Den of Thieves
- Genre: Role-playing games
- Publisher: TSR
- Publication date: 1996

= Den of Thieves (Dungeons & Dragons) =

1996 role-playing game accessory

Den of Thieves is an accessory for the 2nd edition of the Advanced Dungeons & Dragons fantasy role-playing game, published in 1996.

==Contents==
Den of Thieves is a supplement which presents a sample thieves' guild, detailing its major characters, as well as their political relationships and their personal strengths. This guild receives income from its various criminal activities, each of which is organized into crews and overseen by a member who keeps the others from risking the wealth or health of the guild as a whole, and these include burglary and pick pocketing, counterfeiting, forgery, extortion, muggings, blackmail, prostitution, gambling, loan sharking, smuggling, protection rackets, and exotic dancers. This supplement also comes with a number of quick adventures.

==Publication history==
Den of Thieves was published by TSR, Inc. in 1996.

==Reception==
Trenton Webb reviewed Den of Thieves for Arcane magazine, rating it a 6 out of 10 overall. He commented that D&D has a long-standing crime problem. Not in any 'hang 'em high' Tory MP way, but in the fact that thieves' guilds have traditionally only popped up as two-dimensional plot devices that supply rent-a-rogues.
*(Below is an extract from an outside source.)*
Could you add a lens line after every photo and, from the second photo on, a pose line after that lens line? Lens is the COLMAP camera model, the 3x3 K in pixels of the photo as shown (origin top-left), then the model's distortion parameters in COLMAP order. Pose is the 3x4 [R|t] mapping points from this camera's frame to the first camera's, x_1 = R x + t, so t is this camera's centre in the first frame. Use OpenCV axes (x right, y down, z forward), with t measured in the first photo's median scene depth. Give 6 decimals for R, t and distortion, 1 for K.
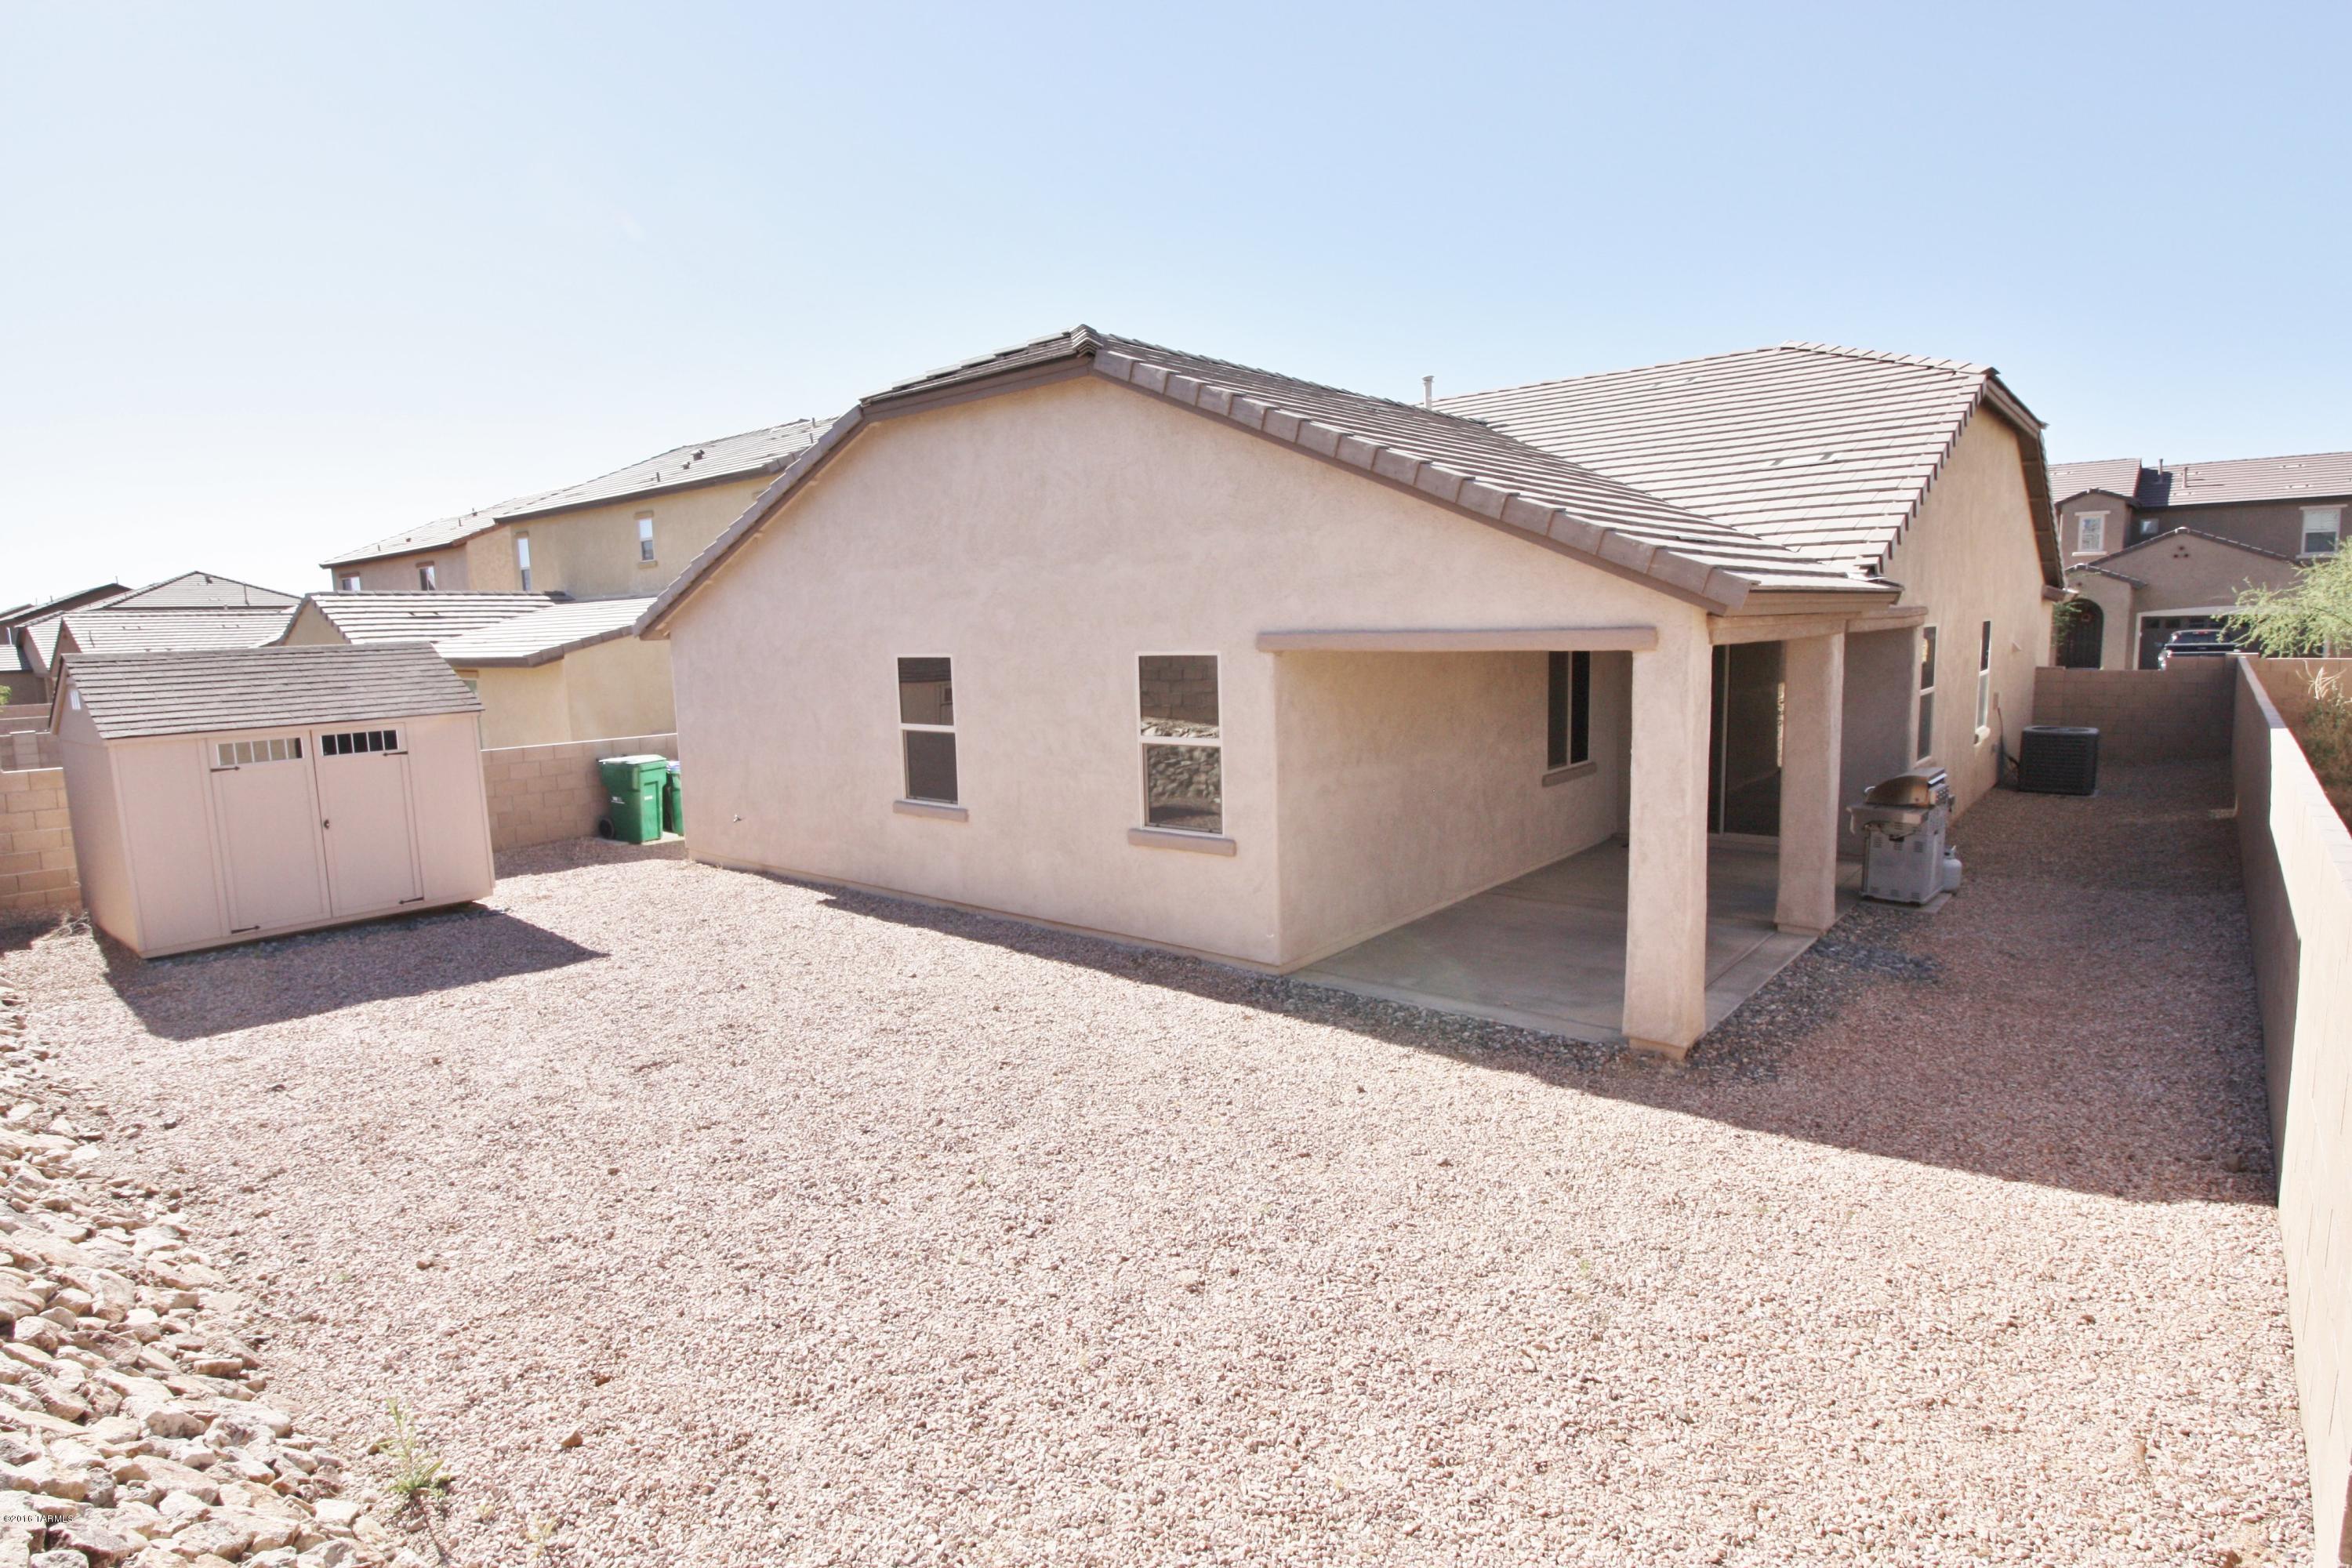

Den Of Thieves attempts to steal away all the best criminal ideas and stash them in a single work." He felt that the book "presents a 'theoretical' model by way of an example guild", but that the characters "aren't staggeringly original creations - each being little more than an exceptional skill backed by a cut-out-and-keep personality – but the guild's complex power structure offers plenty of scope for inter-faction fighting in which players can become embroiled." He notes that the example guild follows "the familiar Mafia model" in that each "business" is run by a "Capo". Considering the book "Detailed and thorough", Webb considers the book "so eager to legitimise the functional aspects of thieves' guilds that it coughs up tables for everything from Random Smuggling Incidents to a system for running pursuits through unmapped city streets. Yet it lacks the single most appealing aspect of the gangster myth – glamour!" He concluded that the "quick-hit" adventures which "are intended to exhibit what a guild can do fail to convey the necessary style. They work, but a multi-facted and multi-layered gang of high-class thieves like this should exude the swaggering arrogance of the Krays or Capone. Attempts are made to add energy with a Zorro-like Cwl and super spy Shalamell, but these are shrouded in too much mystery to be useful." Webb felt that players attempting to build their own guild on this book's model "would find this mob-DIY kit tedious and overly time consuming. There's too much emphasis on the book-keeping and too little on pulling the 'big-heist' that true thieves must crave, for the suggest system to be fun. The crimes are a little too clean, the political puppetry a little too vague, and the profits a little too low." Webb concluded the review by saying: "The supplement's example thieves' guild does, however, provide a useful off-the-shelf resource for referees to use in city-based gaming sessions. It is a powerful enough organisation that can legitimately emerge from the shadows with sufficient clout to pull even hardened parties in and make them an offer they can't refuse."